◆ Task statement:
Below is a set of entries. Reproduce exactly the lines from the one containing "Bounding boxes for" through the end, both included.

◆ Records for processing:
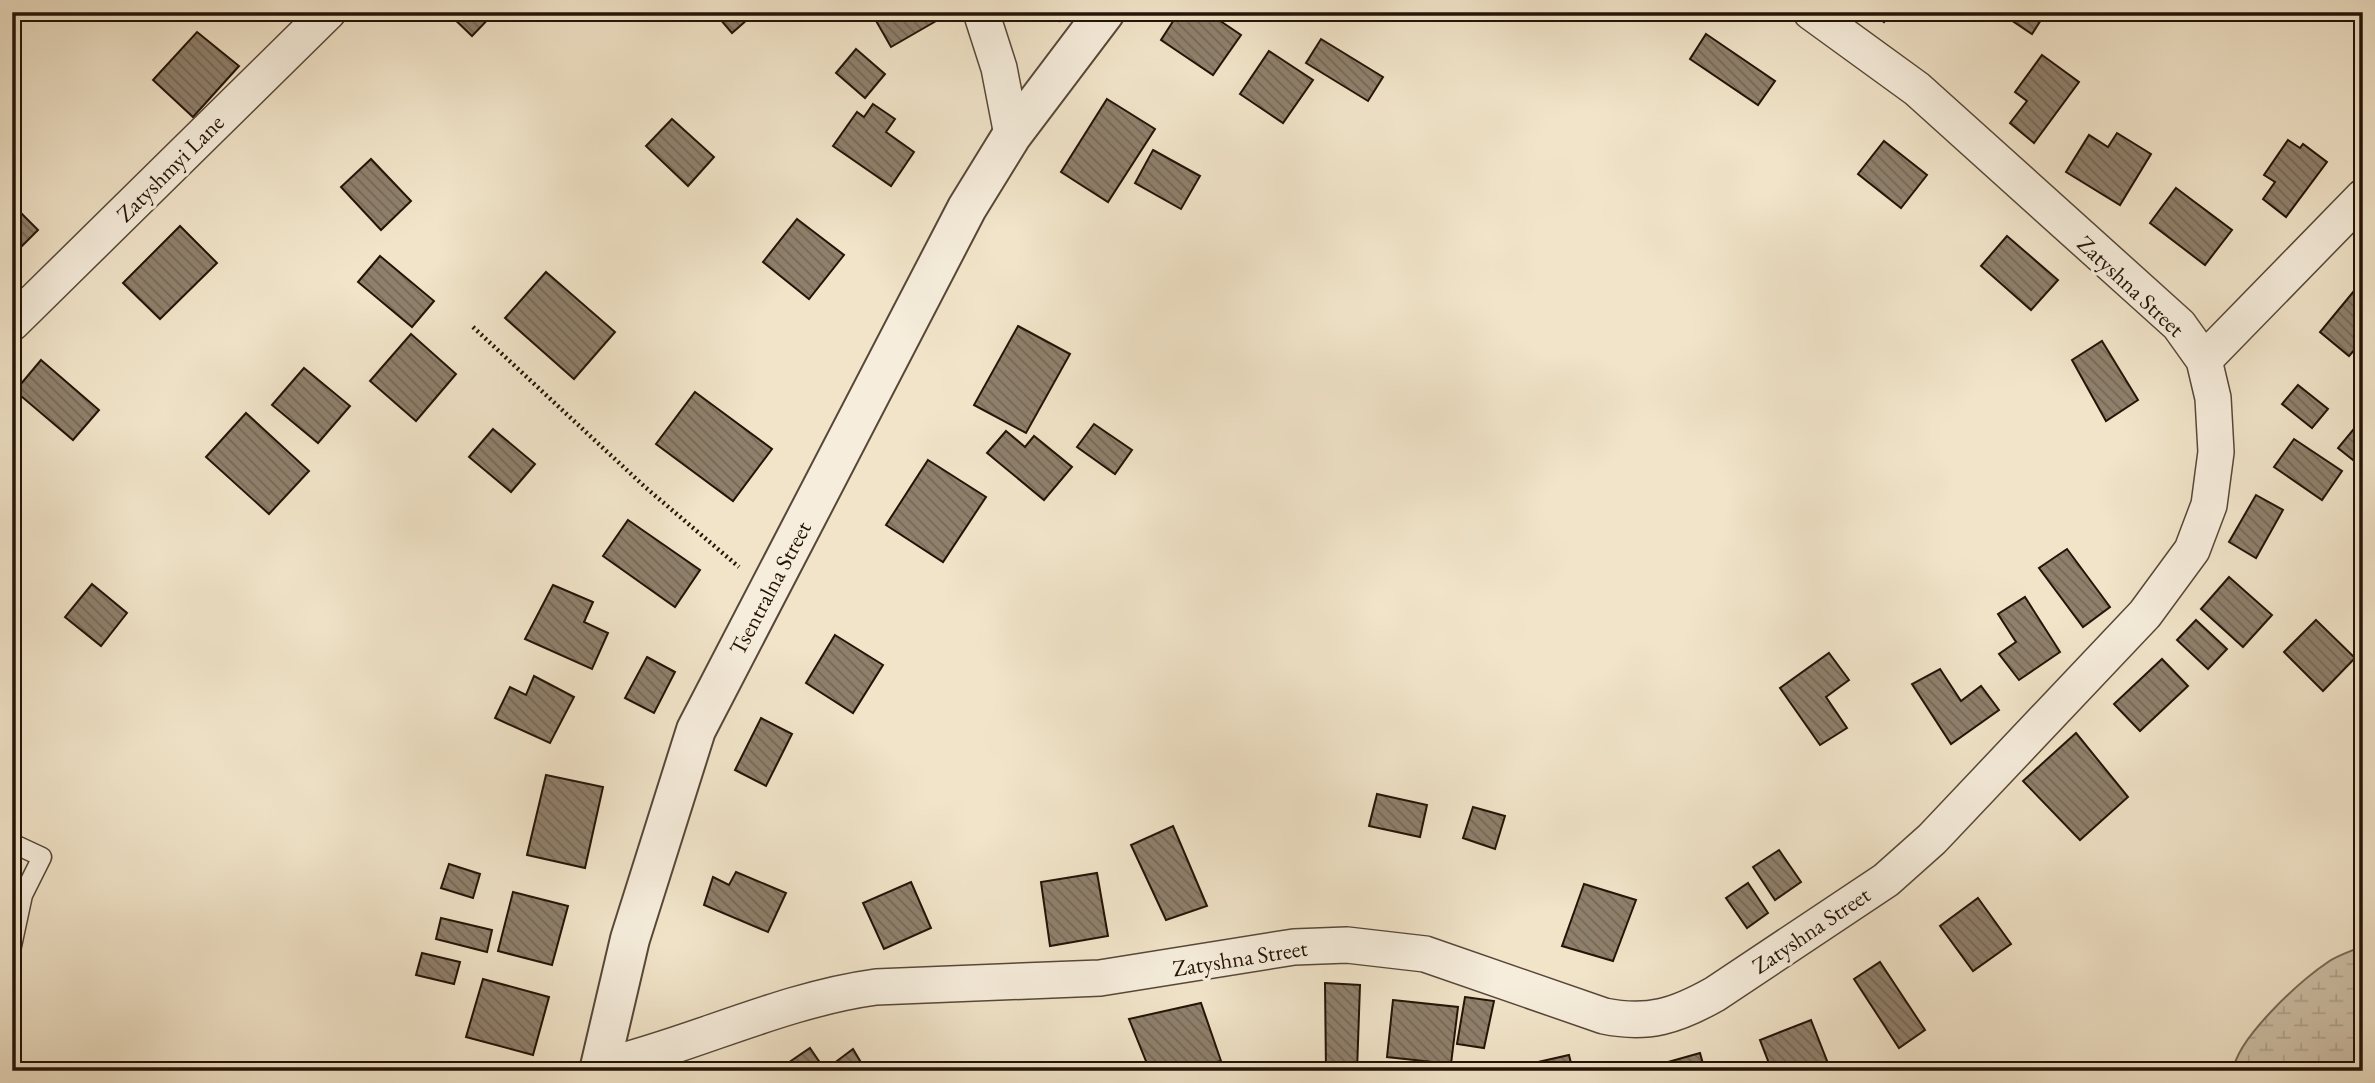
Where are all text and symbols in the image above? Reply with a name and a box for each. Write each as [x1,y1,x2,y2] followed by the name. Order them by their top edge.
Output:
[110,108,230,228] street label: Zatyshmyi Lane
[2071,229,2192,344] street label: Zatyshna Street
[722,515,818,660] street label: Tsentralna Street
[1746,879,1876,980] street label: Zatyshna Street
[1170,932,1310,983] street label: Zatyshna Street

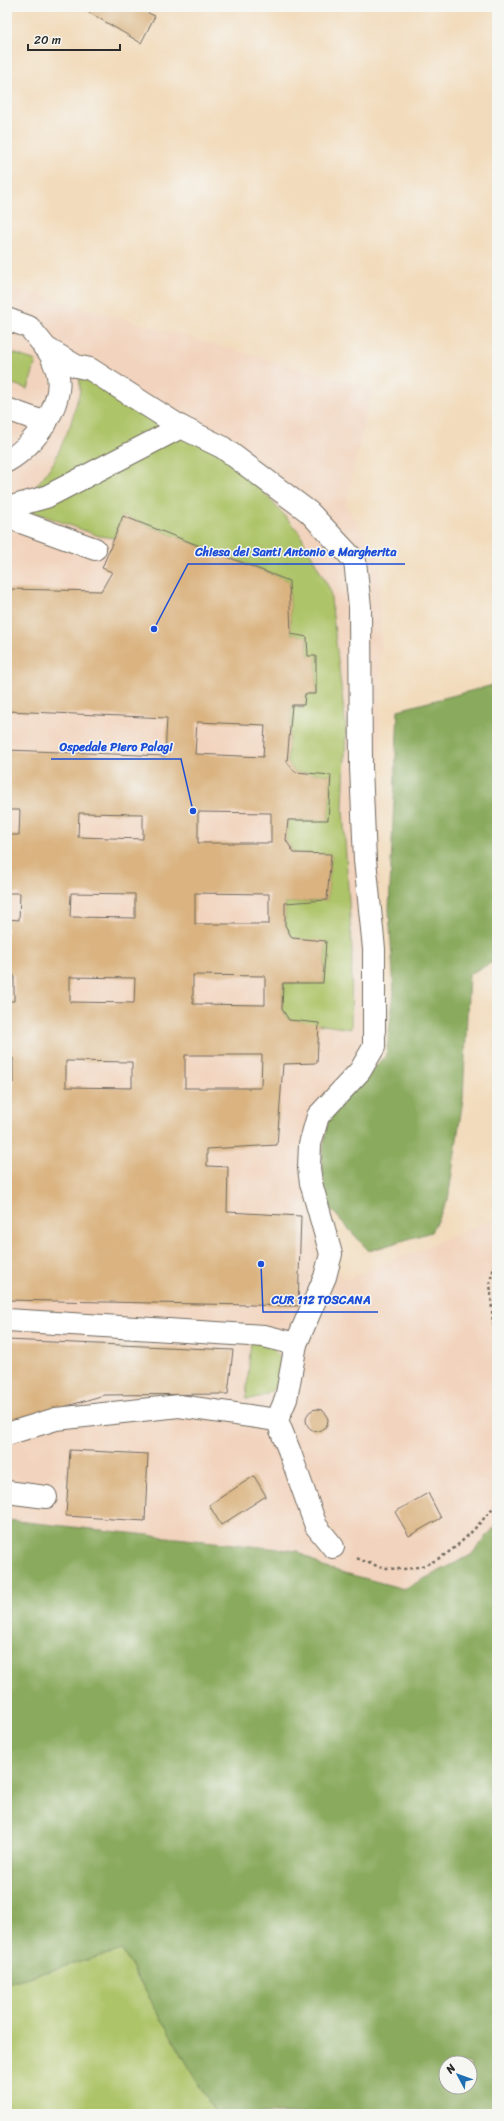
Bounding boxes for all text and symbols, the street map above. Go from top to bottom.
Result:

◆ Answer space:
Bounding boxes for all text and symbols, the street map above. Go from top to bottom.
Result:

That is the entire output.